Dengan demikian, muncullah istilah "kemenangan Pyrrhic" - kemenangan yang dimenangkan, tetapi dengan harga yang melumpuhkan.
Akibat dari
Karena tidak dapat mengisi kembali kerugian Epirote-nya, Pyrrhus segera meninggalkan Italia selatan tanpa keuntungan permanen melawan Roma. Selama dua tahun berikutnya ia berkampanye di Sisilia, membantu orang-orang Yunani Sisilia melawan Kartago.
Pyrrhus, Raja Molossia di Epirus.
Namun Pyrrhus akhirnya gagal sepenuhnya mengusir kehadiran Kartago dari pulau itu dan segera setelah itu kehilangan kepercayaan dari sekutu Sisilia-Yunani-nya.
Pada tahun 276 SM, Pyrrhus kembali ke Italia selatan sekali lagi dan bertempur dalam satu pertempuran terakhir melawan Roma di Beneventum pada tahun berikutnya. Tetapi raja Epirote sekali lagi tidak dapat membuat terobosan yang signifikan, dan hasilnya terbukti tidak meyakinkan (meskipun penulis Romawi di kemudian hari mengklaim itu adalah kemenangan Romawi).
Pyrrhus mundur ke Tarentum, menaiki sebagian besar pasukannya ke kapal dan pulang ke Epirus.

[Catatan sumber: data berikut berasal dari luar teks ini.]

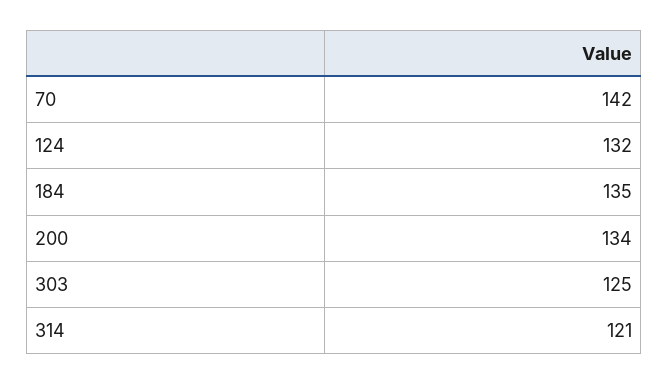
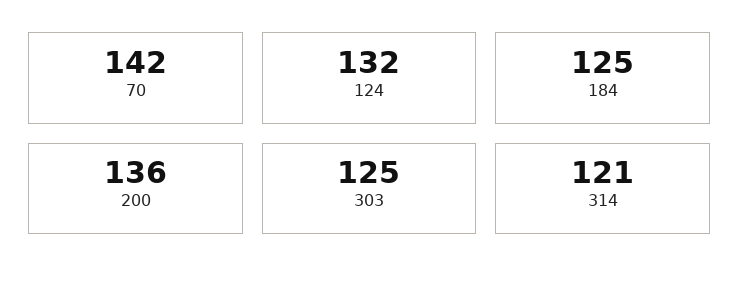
  {
    "70": 142,
    "124": 132,
-   "184": 135,
+   "184": 125,
-   "200": 134,
+   "200": 136,
    "303": 125,
    "314": 121
  }

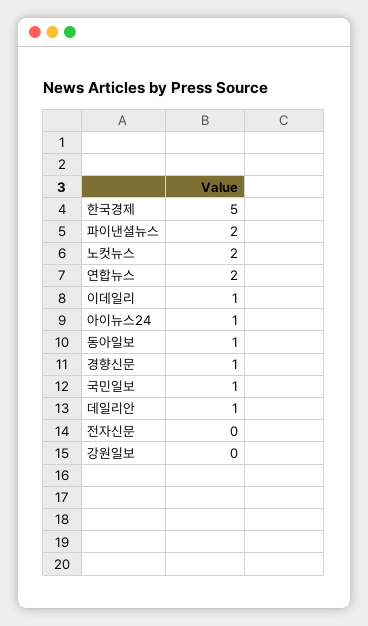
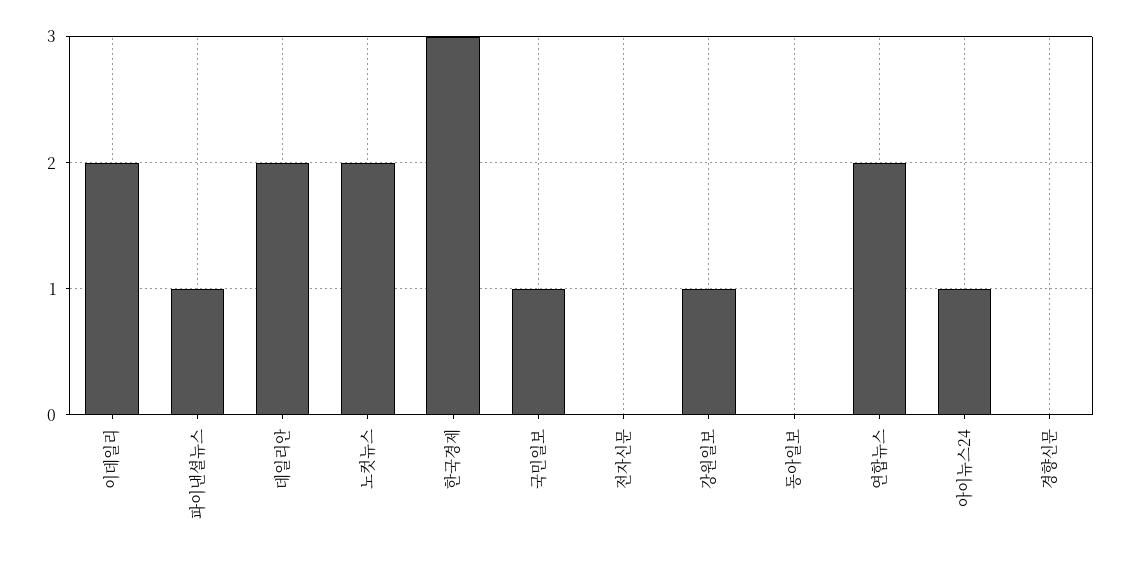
  {
-   "한국경제": 5,
+   "한국경제": 3,
-   "파이낸셜뉴스": 2,
+   "파이낸셜뉴스": 1,
    "노컷뉴스": 2,
    "연합뉴스": 2,
-   "이데일리": 1,
+   "이데일리": 2,
    "아이뉴스24": 1,
-   "동아일보": 1,
+   "동아일보": 0,
-   "경향신문": 1,
+   "경향신문": 0,
    "국민일보": 1,
-   "데일리안": 1,
+   "데일리안": 2,
    "전자신문": 0,
-   "강원일보": 0
+   "강원일보": 1
  }

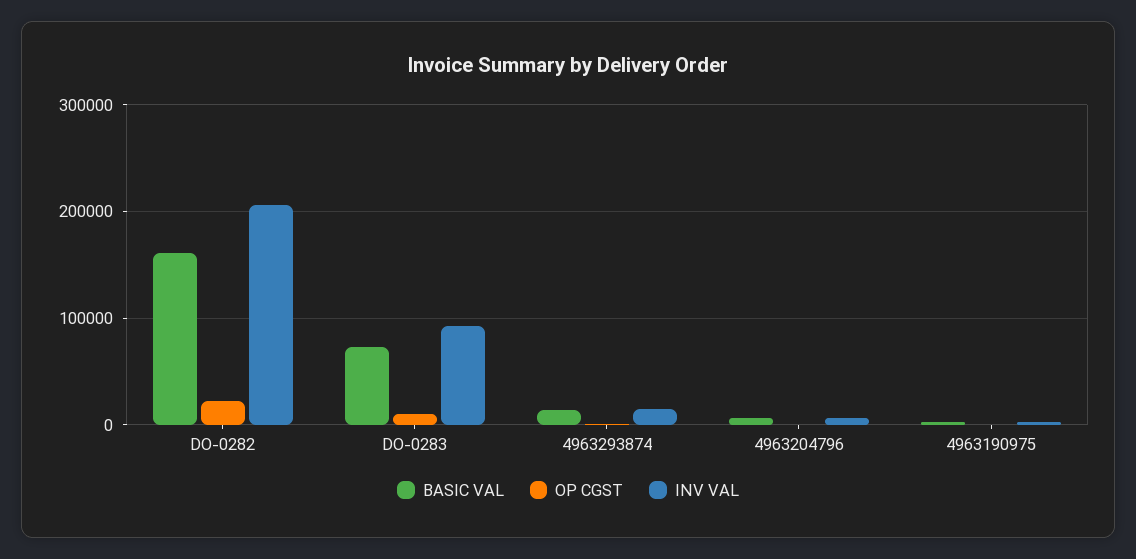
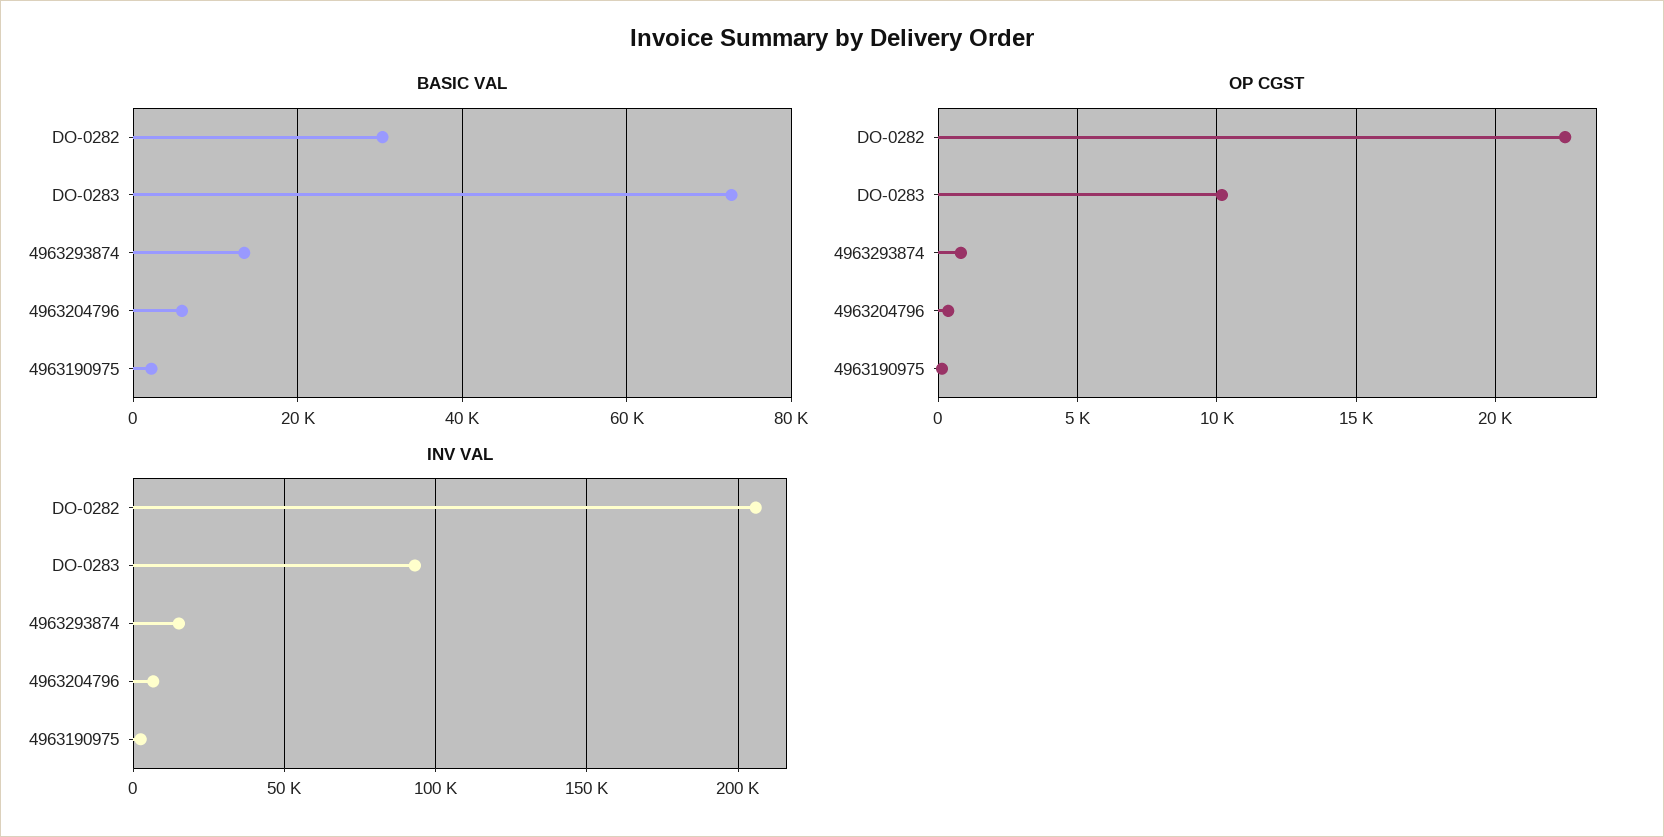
  {
    "BASIC VAL": {
-     "DO-0282": 160000,
+     "DO-0282": 30000,
      "DO-0283": 72000,
      "4963293874": 14000,
      "4963204796": 6000,
      "4963190975": 2000
    },
    "OP CGST": {
      "DO-0282": 22500,
      "DO-0283": 10000,
      "4963293874": 1000,
      "4963204796": 500,
      "4963190975": 0
    },
    "INV VAL": {
      "DO-0282": 205000,
      "DO-0283": 95000,
      "4963293874": 15000,
      "4963204796": 5000,
      "4963190975": 0
    }
  }

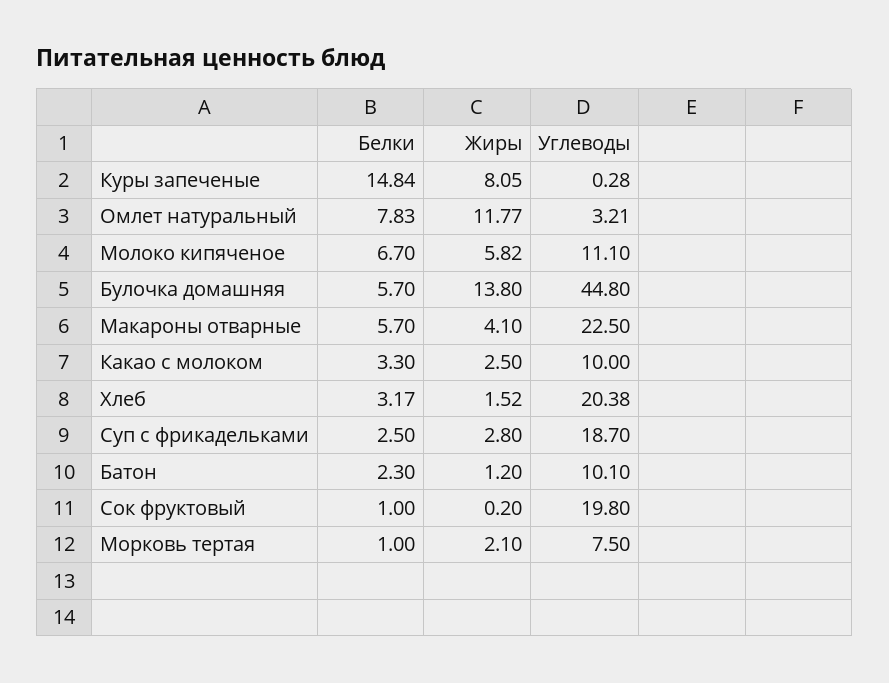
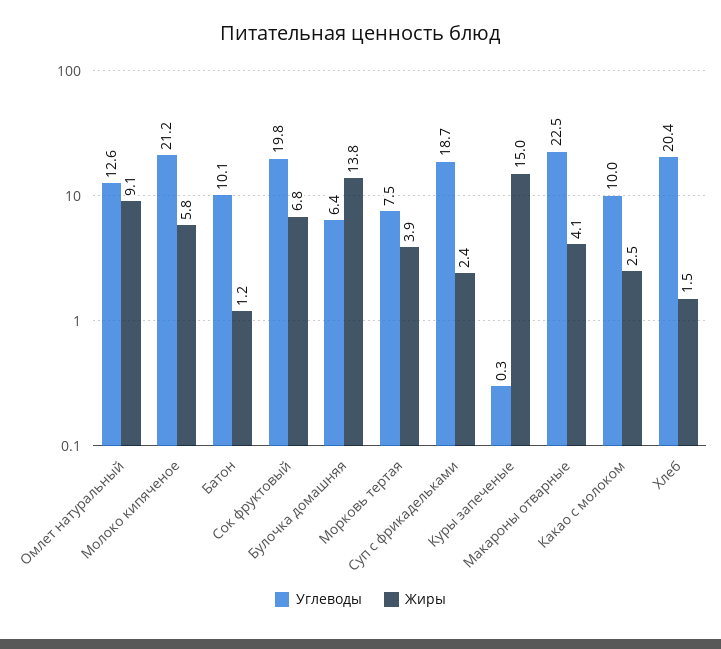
  {
-   "Белки": {
-     "Куры запеченые": 14.84,
-     "Омлет натуральный": 7.83,
-     "Молоко кипяченое": 6.7,
-     "Булочка домашняя": 5.7,
-     "Макароны отварные": 5.7,
-     "Какао с молоком": 3.3,
-     "Хлеб": 3.17,
-     "Суп с фрикадельками": 2.5,
-     "Батон": 2.3,
-     "Сок фруктовый": 1,
-     "Морковь тертая": 1
-   },
    "Жиры": {
-     "Куры запеченые": 8.05,
+     "Куры запеченые": 15,
-     "Омлет натуральный": 11.77,
+     "Омлет натуральный": 9.1,
      "Молоко кипяченое": 5.82,
      "Булочка домашняя": 13.8,
      "Макароны отварные": 4.1,
      "Какао с молоком": 2.5,
      "Хлеб": 1.52,
-     "Суп с фрикадельками": 2.8,
+     "Суп с фрикадельками": 2.4,
      "Батон": 1.2,
-     "Сок фруктовый": 0.2,
+     "Сок фруктовый": 6.8,
-     "Морковь тертая": 2.1
+     "Морковь тертая": 3.9
    },
    "Углеводы": {
      "Куры запеченые": 0.28,
-     "Омлет натуральный": 3.21,
+     "Омлет натуральный": 12.6,
-     "Молоко кипяченое": 11.1,
+     "Молоко кипяченое": 21.2,
-     "Булочка домашняя": 44.8,
+     "Булочка домашняя": 6.4,
      "Макароны отварные": 22.5,
      "Какао с молоком": 10,
      "Хлеб": 20.38,
      "Суп с фрикадельками": 18.7,
      "Батон": 10.1,
      "Сок фруктовый": 19.8,
      "Морковь тертая": 7.5
    }
  }

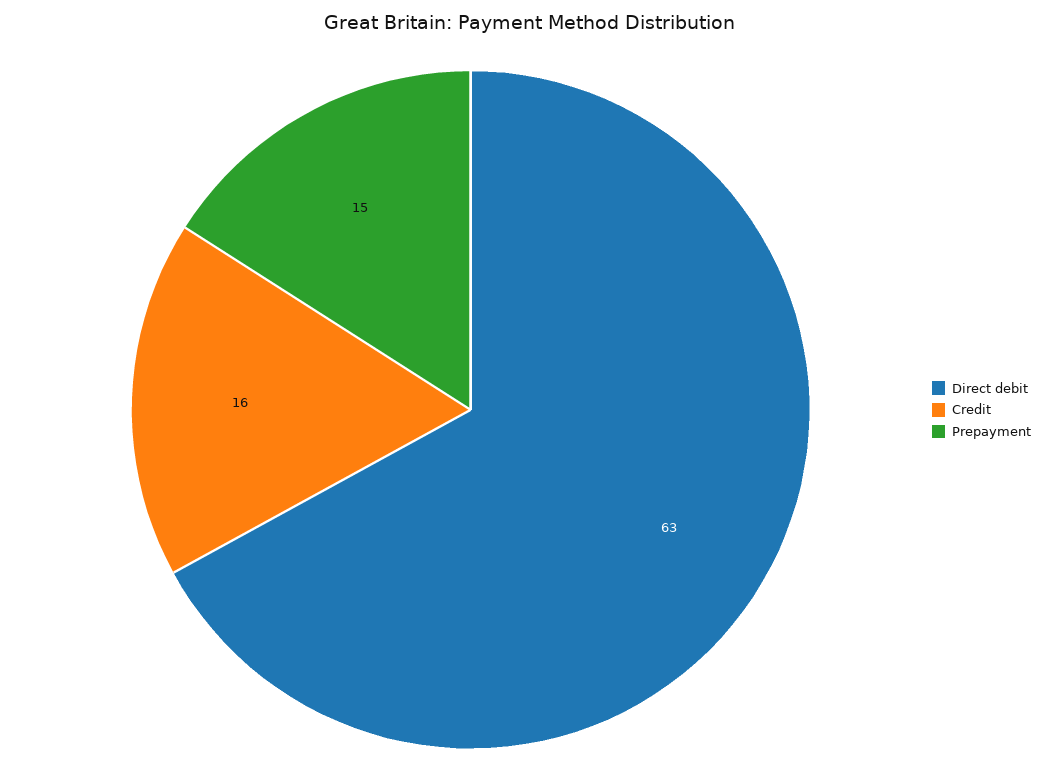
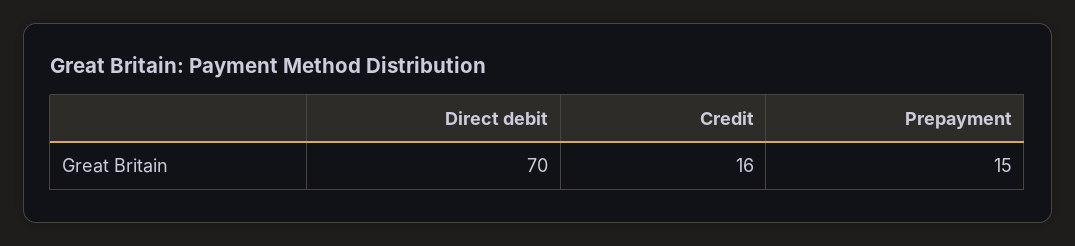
  {
-   "Direct debit": 63,
+   "Direct debit": 70,
    "Credit": 16,
    "Prepayment": 15
  }

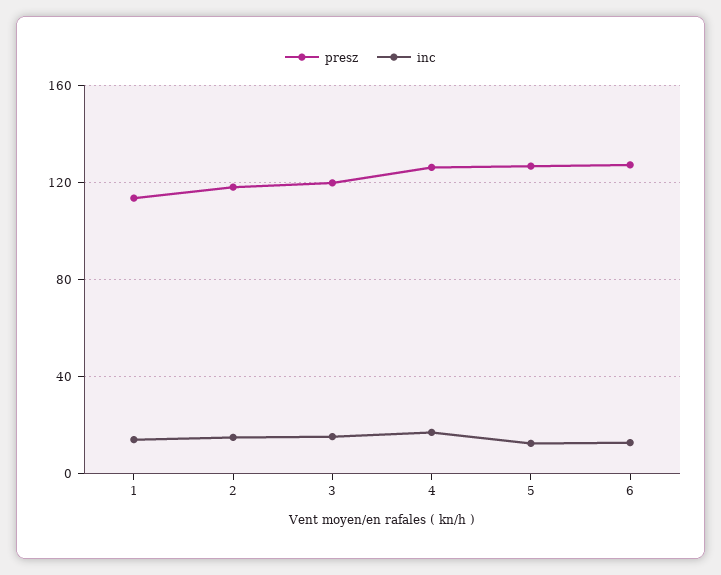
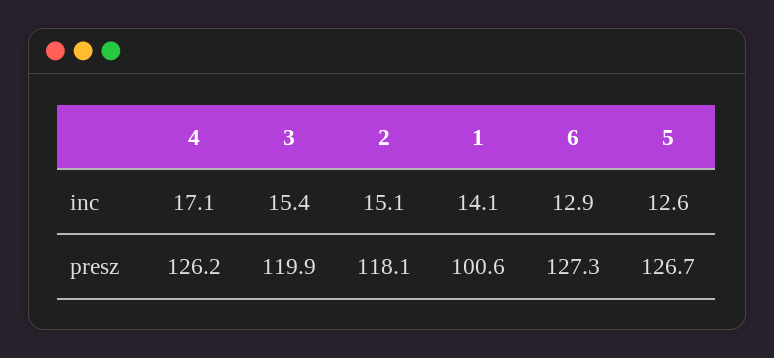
  {
    "presz": {
-     "1": 115,
+     "1": 100.6,
      "2": 118.1,
      "3": 119.9,
      "4": 126.2,
      "5": 126.7,
      "6": 127.3
    },
    "inc": {
      "1": 14.1,
      "2": 15.1,
      "3": 15.4,
      "4": 17.1,
      "5": 12.6,
      "6": 12.9
    }
  }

Selama tiga tahun lebih, Pyrrhus mengobarkan perang di daratan Yunani - memerangi berbagai musuh seperti Makedonia, Sparta, dan Argos. Namun pada tahun 272 SM, ia terbunuh begitu saja dalam perkelahian jalanan di Argos ketika kepalanya terkena lemparan genteng yang dilemparkan oleh ibu dari seorang prajurit yang akan ia serang.
Meskipun orang-orang sezaman Pyrrhus secara luas menganggapnya sebagai salah satu komandan militer paling tangguh yang pernah ada, warisannya telah melekat pada kampanyenya yang mahal melawan Roma dan kemenangan Pyrrhus yang diperolehnya pada hari yang menentukan di Ausculum.